All five species of Indiana rails once again visited the Goose Pond FWA wetlands. Single Yellow Rails were found on two occasions and single Black Rails on four occasions. King Rails probably had 7 known breeding pairs or territories on the property, with downy young or feathered juveniles observed for either 3 or 4 of the KIRA pairs. Virginia Rails were recorded in four different Units during the summer season. Soras were found at several places during summer. Sandhill Cranes recorded a high tally of 5500 in March. The high count of 9 Whooping Cranes in March represented more than 10% of the entire Eastern free flying population of this Federally Endangered species.

The property recorded 27 species of shorebirds this year. The newly graded mudflat areas in Main Pool West helped to produce new all time Indiana state record high counts of 497 Greater Yellowlegs and 1300 Lesser Yellowlegs during April. Other shorebird high tallies of note included 33 Black-necked Stilts, 357 American Golden-Plovers, 6 Willets, 2 Marbled Godwits, 1 Ruddy Turnstone, 2 Western Sandpipers, Baird’s Sandpipers in both spring and fall, a new property high of 48 Stilt Sandpipers, 369 Wilson’s Snipe, and 1 Red-necked Phalarope.

The wetland restoration project includes a nesting island for Federally Endangered interior Least Terns.
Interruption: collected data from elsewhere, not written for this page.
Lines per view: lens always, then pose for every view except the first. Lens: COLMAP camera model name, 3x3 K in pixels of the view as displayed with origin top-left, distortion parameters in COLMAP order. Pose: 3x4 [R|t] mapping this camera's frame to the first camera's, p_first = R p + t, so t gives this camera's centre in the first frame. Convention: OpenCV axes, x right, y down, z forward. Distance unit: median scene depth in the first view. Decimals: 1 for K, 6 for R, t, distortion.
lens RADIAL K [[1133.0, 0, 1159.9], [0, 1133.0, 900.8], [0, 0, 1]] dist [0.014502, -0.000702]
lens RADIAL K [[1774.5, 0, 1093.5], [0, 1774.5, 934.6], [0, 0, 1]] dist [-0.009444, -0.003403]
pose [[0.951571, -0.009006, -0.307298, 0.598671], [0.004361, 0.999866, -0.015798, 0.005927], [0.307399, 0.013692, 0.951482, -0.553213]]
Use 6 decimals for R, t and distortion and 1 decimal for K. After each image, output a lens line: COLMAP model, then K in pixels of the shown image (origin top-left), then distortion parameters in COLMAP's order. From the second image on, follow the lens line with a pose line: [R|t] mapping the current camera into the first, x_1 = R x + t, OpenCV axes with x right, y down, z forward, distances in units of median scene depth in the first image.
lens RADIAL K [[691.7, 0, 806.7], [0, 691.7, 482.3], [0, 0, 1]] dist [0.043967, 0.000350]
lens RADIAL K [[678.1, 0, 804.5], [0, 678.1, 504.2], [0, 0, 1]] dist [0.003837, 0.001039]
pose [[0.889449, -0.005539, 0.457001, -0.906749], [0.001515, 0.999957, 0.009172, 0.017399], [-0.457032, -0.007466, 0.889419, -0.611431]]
The 3 Least Terns that showed up during mid June and stayed for a week were thus a noteworthy development. Black Tern registered a new property high of 42 in May; up to 5 adult Black Terns were present in June and July but no evidence of breeding activity was found. Migrating Common Terns produced a new property high of 107 in May.

Land birds had some gratifying results. The property’s first Loggerhead Shrike made an appearance in March. Sassafras Audubon Society conducted a grassland rapid survey on June 13th. Multiple parties walking transects tallied a very impressive 192 Henslow’s Sparrows. Fire managed grasslands like those at GPFWA may offer some of the best hope for this rapidly declining sparrow species. Bobolinks fared well with a one day high of 138 in fall.

The fourth annual Goose Pond Christmas Bird Count took place on December 16, 2009 and recorded our all time high count of 107 species. We had the highest species count among all Indiana CBCs for the third year in a row.

The restoration project has been a resounding success. 2009 was the best year so far for bird numbers and diversity on the Goose Pond FWA property.